====== Data section ======

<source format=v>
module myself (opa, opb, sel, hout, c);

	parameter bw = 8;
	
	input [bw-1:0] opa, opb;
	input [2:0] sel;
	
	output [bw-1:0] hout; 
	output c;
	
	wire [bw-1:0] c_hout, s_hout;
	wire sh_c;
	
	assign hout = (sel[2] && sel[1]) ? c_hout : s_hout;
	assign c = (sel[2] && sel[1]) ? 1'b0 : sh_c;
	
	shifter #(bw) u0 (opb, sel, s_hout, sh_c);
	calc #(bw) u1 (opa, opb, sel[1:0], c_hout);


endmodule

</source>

======
====== Data section ======

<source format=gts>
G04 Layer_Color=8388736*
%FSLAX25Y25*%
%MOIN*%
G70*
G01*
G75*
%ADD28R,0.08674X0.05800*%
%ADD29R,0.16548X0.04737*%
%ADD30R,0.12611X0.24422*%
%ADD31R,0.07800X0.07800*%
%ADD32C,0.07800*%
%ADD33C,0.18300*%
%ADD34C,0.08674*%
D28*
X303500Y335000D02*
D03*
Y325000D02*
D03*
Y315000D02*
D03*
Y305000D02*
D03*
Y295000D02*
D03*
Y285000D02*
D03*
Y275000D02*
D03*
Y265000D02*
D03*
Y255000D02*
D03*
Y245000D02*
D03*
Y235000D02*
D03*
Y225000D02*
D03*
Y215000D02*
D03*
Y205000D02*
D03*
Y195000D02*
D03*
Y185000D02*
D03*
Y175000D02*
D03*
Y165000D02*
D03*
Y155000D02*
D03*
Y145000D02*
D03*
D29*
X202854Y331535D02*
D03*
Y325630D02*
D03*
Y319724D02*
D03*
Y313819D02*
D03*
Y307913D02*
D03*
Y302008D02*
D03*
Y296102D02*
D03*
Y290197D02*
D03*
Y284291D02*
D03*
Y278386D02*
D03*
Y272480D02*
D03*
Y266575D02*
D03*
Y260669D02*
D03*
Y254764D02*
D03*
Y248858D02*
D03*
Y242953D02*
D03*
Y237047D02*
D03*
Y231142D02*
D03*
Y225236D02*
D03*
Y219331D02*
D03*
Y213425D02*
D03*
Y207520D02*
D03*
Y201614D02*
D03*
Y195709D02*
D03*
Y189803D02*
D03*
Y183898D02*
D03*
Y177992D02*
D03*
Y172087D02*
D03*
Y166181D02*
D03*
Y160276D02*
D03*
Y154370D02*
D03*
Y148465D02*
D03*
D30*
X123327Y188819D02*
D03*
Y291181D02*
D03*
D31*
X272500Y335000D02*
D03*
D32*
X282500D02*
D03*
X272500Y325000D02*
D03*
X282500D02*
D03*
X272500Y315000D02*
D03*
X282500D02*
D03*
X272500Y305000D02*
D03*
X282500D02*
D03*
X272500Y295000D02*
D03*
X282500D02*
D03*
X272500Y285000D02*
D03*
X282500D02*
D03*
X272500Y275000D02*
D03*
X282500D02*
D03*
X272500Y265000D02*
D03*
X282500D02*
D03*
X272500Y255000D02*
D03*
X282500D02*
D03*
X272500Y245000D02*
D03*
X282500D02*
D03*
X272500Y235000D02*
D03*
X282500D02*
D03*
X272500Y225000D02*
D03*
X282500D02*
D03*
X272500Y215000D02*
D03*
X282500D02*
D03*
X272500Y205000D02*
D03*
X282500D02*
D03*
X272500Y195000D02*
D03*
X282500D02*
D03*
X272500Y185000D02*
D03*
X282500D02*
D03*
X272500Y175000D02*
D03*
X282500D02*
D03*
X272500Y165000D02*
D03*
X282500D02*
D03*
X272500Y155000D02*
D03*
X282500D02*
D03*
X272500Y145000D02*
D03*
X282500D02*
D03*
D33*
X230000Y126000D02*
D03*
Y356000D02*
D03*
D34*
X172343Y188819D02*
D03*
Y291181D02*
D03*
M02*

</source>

======

(Work instructions): Consider the entries above and return each line with the string "source".

(Completed exercise):
<source format=v>
</source>
<source format=gts>
</source>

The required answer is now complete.